Page-level text extractions

────────────────────────────────────────

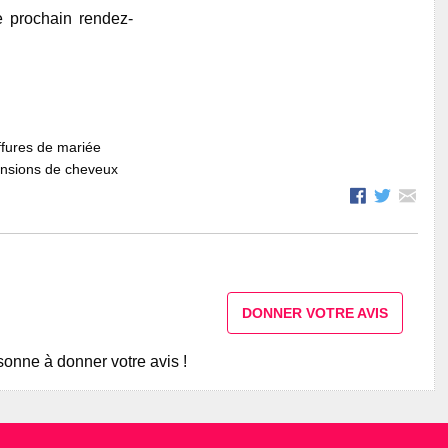
e prochain rendez-
fures de mariée
ensions de cheveux
DONNER VOTRE AVIS
onne à donner votre avis !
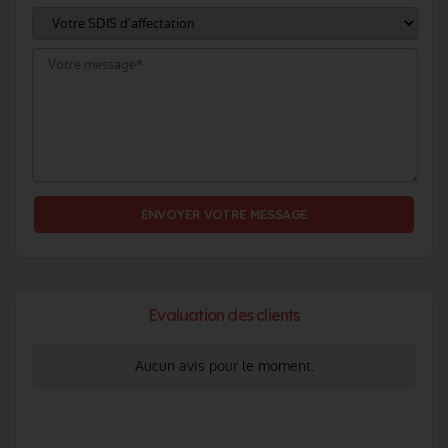
Evaluation des clients
Aucun avis pour le moment.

────────────────────────────────────────

To do
Repeat the records above exactly, omitting every picture.

Result
e prochain rendez-
fures de mariée
ensions de cheveux
DONNER VOTRE AVIS
onne à donner votre avis !
Evaluation des clients
Aucun avis pour le moment.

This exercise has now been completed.